Eyes Wide Shut

 
 
 

To suggest September 10, 2025 as the moment we should finally “sense a disturbance in the Force” is telling. To recognize the fracture in our civil society only now, after the tragic killing of Minnesota public servants and countless acts of violence toward Jewish citizens and school children, demonstrates the problem. The warning signs started long ago and treating them as isolated instead of systemic has allowed them to deepen.

The disturbance should have been evident when a sitting president incited an insurrection against the United States Capitol on January 6, 2021. That was not an ambiguous episode but rather a violent attempt to disrupt the peaceful transfer of power. The fact that this individual was subsequently reelected and then pardoned those who engaged in that very violence, underscores how tolerance for anti-democratic behavior has grown. These were the moments that shook our foundations of stability.

Barbara F. Walter, a leading scholar of civil conflict, has emphasized that the most reliable warning signs of civil war are not spontaneous outbreaks of violence but long-developing conditions: intense polarization, leaders who exploit crises to undermine institutions, and political actors who shift away from democratic competition toward coercion.
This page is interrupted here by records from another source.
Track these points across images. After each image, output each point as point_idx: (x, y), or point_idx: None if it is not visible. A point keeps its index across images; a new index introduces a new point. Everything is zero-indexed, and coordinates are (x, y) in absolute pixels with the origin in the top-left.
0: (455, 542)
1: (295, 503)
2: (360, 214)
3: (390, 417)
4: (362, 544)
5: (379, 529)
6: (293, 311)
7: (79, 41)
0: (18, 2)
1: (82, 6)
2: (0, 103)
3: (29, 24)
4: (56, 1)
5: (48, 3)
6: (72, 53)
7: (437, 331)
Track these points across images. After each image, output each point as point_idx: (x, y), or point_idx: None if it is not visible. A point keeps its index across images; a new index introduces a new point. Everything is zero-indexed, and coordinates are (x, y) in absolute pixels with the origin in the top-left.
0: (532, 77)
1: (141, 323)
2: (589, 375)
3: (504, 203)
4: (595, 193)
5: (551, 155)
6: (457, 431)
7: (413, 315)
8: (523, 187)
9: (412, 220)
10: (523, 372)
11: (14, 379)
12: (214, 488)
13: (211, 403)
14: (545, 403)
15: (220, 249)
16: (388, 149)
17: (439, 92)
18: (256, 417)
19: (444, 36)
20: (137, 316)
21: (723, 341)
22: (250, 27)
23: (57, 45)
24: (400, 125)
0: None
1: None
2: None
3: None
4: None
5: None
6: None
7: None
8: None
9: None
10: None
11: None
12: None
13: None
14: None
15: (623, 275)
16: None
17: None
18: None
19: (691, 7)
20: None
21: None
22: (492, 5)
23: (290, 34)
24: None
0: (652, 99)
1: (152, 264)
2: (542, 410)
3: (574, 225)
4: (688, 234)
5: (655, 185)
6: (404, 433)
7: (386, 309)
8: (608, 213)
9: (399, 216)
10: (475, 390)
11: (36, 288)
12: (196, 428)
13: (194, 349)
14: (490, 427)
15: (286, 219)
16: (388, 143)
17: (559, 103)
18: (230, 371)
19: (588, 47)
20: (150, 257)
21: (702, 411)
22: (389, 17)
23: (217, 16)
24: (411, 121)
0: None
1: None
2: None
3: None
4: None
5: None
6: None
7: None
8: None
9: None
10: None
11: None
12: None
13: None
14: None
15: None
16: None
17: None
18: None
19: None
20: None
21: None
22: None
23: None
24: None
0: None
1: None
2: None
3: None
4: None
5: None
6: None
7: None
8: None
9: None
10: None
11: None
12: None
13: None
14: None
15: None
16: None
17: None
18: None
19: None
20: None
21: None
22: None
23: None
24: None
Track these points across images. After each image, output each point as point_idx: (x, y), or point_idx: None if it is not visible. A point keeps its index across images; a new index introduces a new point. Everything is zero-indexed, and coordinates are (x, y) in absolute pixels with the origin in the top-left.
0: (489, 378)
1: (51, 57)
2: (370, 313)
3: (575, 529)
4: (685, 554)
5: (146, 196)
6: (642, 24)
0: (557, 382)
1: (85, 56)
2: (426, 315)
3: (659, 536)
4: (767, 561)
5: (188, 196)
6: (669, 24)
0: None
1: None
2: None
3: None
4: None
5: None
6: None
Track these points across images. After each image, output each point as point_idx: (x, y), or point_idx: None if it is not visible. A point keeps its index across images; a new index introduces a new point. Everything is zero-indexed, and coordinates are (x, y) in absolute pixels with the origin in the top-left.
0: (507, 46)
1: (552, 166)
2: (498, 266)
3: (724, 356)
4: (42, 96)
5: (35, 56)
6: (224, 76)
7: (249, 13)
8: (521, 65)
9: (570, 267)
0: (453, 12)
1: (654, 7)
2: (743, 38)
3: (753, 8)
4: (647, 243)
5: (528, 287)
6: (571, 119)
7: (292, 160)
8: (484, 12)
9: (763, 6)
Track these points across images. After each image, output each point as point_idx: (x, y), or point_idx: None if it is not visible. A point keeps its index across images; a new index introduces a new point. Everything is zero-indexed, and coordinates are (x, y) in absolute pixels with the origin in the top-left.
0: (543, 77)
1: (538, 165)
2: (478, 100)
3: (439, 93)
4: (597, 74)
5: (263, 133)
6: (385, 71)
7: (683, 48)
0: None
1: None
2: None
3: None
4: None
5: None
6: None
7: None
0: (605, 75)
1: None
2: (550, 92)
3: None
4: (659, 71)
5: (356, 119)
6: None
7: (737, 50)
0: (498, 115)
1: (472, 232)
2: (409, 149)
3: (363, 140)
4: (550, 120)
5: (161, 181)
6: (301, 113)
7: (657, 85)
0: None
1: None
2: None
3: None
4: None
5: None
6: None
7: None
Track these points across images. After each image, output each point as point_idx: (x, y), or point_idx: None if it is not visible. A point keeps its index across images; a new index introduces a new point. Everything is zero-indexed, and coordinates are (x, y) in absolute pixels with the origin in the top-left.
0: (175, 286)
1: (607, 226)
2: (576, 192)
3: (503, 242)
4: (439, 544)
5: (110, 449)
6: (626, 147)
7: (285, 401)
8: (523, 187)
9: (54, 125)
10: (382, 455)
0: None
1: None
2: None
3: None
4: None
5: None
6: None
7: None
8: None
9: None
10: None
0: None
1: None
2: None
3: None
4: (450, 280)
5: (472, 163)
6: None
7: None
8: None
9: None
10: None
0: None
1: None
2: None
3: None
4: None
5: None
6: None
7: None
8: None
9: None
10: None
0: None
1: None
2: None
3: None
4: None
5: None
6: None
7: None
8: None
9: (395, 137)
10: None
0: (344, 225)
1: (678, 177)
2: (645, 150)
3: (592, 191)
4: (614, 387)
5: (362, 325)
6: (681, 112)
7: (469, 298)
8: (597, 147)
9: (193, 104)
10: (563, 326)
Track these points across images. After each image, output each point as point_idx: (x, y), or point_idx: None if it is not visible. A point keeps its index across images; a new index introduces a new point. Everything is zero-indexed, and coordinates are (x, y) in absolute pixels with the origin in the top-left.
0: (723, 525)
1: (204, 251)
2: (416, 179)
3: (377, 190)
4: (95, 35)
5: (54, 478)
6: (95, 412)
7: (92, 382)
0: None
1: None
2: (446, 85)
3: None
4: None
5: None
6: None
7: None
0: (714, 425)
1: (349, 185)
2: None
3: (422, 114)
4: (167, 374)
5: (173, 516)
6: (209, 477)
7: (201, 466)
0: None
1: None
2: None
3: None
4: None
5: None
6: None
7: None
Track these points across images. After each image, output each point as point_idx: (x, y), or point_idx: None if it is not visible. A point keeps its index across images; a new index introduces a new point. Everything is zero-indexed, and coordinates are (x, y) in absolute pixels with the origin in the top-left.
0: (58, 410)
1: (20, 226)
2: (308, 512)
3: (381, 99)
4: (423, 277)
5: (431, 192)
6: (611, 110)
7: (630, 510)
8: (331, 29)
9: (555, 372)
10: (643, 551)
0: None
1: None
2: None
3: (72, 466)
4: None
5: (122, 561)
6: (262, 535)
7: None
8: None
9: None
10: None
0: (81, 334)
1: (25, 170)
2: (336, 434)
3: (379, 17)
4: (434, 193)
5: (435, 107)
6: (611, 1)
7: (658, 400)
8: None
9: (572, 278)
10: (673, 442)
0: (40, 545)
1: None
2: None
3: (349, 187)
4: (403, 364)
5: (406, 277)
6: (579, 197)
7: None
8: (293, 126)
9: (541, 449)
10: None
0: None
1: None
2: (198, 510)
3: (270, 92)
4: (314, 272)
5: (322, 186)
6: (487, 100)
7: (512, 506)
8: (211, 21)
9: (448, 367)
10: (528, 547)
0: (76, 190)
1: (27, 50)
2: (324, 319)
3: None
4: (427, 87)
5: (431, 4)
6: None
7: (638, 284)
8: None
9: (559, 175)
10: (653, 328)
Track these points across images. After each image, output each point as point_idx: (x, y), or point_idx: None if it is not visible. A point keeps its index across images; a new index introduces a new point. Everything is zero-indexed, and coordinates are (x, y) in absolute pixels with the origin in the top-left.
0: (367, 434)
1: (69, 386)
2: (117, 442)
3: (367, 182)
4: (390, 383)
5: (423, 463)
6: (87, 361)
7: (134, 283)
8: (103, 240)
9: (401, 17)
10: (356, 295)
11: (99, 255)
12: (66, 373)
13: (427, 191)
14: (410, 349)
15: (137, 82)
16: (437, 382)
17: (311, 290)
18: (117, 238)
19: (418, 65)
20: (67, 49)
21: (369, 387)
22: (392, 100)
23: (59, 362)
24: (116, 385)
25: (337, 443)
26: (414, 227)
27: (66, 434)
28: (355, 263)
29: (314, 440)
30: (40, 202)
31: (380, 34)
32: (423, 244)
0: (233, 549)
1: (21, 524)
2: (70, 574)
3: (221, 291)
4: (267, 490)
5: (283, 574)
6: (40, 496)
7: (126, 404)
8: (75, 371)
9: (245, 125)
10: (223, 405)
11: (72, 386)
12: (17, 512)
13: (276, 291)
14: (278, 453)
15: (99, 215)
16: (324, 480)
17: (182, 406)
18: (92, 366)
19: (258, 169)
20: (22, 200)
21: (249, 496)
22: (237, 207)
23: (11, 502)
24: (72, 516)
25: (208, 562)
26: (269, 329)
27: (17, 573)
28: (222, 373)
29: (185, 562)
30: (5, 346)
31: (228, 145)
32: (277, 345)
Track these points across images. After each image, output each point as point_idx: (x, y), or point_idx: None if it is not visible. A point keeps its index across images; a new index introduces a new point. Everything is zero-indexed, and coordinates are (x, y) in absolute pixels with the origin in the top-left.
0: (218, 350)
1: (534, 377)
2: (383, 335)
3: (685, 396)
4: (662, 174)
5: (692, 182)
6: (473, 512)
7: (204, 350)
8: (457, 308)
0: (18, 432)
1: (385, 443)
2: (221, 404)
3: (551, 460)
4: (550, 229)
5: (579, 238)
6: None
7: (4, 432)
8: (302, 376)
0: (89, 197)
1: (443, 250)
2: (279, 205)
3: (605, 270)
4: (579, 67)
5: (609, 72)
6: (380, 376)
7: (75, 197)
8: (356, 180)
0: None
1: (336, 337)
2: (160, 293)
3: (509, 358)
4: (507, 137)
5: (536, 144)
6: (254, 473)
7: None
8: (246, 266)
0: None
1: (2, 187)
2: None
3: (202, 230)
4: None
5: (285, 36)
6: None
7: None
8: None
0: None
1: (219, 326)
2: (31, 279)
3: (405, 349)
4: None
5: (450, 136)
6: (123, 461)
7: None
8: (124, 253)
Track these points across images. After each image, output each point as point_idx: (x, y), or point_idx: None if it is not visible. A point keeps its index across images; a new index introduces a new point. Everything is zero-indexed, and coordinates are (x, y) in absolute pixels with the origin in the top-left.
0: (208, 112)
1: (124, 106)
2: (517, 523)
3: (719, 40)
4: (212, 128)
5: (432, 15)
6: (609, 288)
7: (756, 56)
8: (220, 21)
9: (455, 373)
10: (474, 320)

In her view, Donald Trump’s rhetoric and actions are advancing precisely these dynamics by stoking grievances, eroding trust in institutions, and normalizing political violence.

The world is on fire. And it burns hotter because America’s shining city on a hill has dimmed. Democracy’s guardrails cannot hold on their own; they endure only when citizens open their eyes, recognize the threats, and stand together to resist them.